##### Provided information
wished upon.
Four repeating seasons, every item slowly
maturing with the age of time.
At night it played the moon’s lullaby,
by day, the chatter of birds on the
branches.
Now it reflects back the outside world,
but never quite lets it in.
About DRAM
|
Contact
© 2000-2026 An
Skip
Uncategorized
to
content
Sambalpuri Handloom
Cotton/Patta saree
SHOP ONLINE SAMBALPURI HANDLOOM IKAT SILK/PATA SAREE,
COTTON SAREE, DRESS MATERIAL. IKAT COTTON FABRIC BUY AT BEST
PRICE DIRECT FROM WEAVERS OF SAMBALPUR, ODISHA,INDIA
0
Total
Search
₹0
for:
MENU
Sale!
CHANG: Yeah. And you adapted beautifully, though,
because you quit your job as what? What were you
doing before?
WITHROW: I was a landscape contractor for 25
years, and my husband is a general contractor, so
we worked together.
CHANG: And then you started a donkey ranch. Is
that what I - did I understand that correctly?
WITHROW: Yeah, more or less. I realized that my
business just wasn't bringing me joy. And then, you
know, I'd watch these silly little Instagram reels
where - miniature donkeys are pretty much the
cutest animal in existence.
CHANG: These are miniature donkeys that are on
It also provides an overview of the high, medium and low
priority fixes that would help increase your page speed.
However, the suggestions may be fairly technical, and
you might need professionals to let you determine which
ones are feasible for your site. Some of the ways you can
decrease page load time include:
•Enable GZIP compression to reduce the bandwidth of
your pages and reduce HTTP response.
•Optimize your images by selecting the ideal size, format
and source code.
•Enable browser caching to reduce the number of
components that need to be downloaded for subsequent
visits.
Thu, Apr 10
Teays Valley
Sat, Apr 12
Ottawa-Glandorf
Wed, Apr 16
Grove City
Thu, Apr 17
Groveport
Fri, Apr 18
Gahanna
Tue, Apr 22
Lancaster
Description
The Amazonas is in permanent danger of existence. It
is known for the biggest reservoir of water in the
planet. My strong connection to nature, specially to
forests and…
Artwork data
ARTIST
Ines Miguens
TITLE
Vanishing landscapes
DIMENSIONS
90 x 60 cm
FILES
##########
#### Problem statement
Retype every line from the start of the rows through the line that contains "SHOP ONLINE SAMBALPURI", including both ends, with no changes.

#### Written answer
wished upon.
Four repeating seasons, every item slowly
maturing with the age of time.
At night it played the moon’s lullaby,
by day, the chatter of birds on the
branches.
Now it reflects back the outside world,
but never quite lets it in.
About DRAM
|
Contact
© 2000-2026 An
Skip
Uncategorized
to
content
Sambalpuri Handloom
Cotton/Patta saree
SHOP ONLINE SAMBALPURI HANDLOOM IKAT SILK/PATA SAREE,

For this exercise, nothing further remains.